Attualità
“Liberi di scegliere”, prima legge contro la cultura mafiosa
All'Ars la presentazione della legge nata da un protocollo applicato in Calabria
A quarant’anni dalla prima legge che colpiva i patrimoni mafiosi, la Sicilia scrive un nuovo capitolo nella lotta alla criminalità organizzata: l’Assemblea Regionale ha varato la legge “Liberi di scegliere”, ispirata al protocollo elaborato dal magistrato Roberto Di Bella e già applicato con successo in Calabria e poi in Sicilia. Il testo, fortemente voluto dalla Commissione regionale Antimafia presieduta da Antonello Cracolici, punta a sottrarre i figli ai contesti familiari mafiosi, anche con la revoca della potestà genitoriale, per interrompere il ciclo della cultura mafiosa e offrire un’alternativa concreta.
“Questa è una vera sfida che speriamo diventi presto una legge nazionale – ha dichiarato Cracolici – perché mette in discussione il valore simbolico della ‘famiglia’ mafiosa. È anche una rivoluzione amministrativa, perché obbliga la macchina regionale a dare una risposta di sistema, con assessorati che lavorano insieme su un obiettivo comune. Serve a far sentire i boss sconfitti anche sul piano della reputazione, ed è proprio lì che dobbiamo colpire, perché purtroppo godono ancora di consenso anche tra chi mafioso non è”.
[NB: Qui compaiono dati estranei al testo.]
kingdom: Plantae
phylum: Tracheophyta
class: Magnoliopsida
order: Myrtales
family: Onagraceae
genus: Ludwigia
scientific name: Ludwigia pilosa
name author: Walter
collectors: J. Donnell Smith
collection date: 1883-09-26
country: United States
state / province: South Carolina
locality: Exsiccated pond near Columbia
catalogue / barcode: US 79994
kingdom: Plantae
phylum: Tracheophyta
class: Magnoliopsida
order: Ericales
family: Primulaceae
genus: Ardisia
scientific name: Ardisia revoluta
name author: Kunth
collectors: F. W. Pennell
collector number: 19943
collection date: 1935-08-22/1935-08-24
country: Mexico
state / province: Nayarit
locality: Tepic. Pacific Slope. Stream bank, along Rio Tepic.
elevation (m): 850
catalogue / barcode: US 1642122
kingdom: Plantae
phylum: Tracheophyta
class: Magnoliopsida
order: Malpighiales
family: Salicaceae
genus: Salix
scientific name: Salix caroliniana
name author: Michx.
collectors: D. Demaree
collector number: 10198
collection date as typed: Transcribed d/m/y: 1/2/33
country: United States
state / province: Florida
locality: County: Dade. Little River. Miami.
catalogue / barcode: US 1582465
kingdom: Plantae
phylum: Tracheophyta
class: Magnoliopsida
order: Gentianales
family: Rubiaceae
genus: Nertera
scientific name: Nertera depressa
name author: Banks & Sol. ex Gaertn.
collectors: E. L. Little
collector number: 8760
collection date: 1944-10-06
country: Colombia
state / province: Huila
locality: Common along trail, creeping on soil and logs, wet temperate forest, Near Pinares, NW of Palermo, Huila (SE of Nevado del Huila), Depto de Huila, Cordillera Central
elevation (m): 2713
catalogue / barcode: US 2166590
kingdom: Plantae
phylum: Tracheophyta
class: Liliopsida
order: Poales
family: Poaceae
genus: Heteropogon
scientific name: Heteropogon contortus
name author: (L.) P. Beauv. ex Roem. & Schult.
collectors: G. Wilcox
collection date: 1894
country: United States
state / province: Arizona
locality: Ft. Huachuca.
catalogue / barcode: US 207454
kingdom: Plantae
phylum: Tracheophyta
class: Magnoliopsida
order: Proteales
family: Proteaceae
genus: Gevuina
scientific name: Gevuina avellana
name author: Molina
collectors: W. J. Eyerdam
Il protocollo che ha ispirato la legge è stato ideato dal presidente del tribunale per i minorenni di Catania, Roberto Di Bella, già applicato nei contesti di ’Ndrangheta e poi in Sicilia. “L’amore per i figli è la chiave di volta – ha detto Di Bella – che ha permesso a tante donne di rompere con una rassegnazione secolare. Abbiamo già coinvolto oltre 200 minori tra Sicilia e Calabria, con 34 madri che hanno seguito i figli fuori dai clan. Di queste, 7 su 8 a Catania sono diventate testimoni di giustizia, e ci sono stati casi di boss che hanno scelto di collaborare dopo il nostro intervento”.
A sottolineare la portata innovativa del provvedimento anche Claudia Caramanna, procuratrice presso il Tribunale per i minorenni di Palermo, già oggetto di minacce per la sua attività: “La lotta alla mafia non può essere delegata. Questa legge segna un punto di svolta anche per il coordinamento istituzionale: siamo passati da 11 procedimenti nel 2022 a oltre 150 nel 2025. La repressione è importante, ma lo è anche offrire protezione concreta alle madri che vogliono uscire da logiche criminali”.
All’incontro all’Ars, organizzato da Cracolici, hanno partecipato anche la senatrice Enza Rando, della commissione nazionale Antimafia e responsabile cultura della legalità, Laura Vaccaro, procuratrice aggiunta a Palermo, monsignor Antonino Raspanti, presidente della Cesi, gli assessori regionali Nuccia Albano e Mimmo Turano, e i rappresentanti degli ordini degli avvocati, degli assistenti sociali e degli psicologi. Un fronte compatto, che chiede ora di portare questa legge a livello nazionale, affinché sempre più minori possano essere “liberi di scegliere”.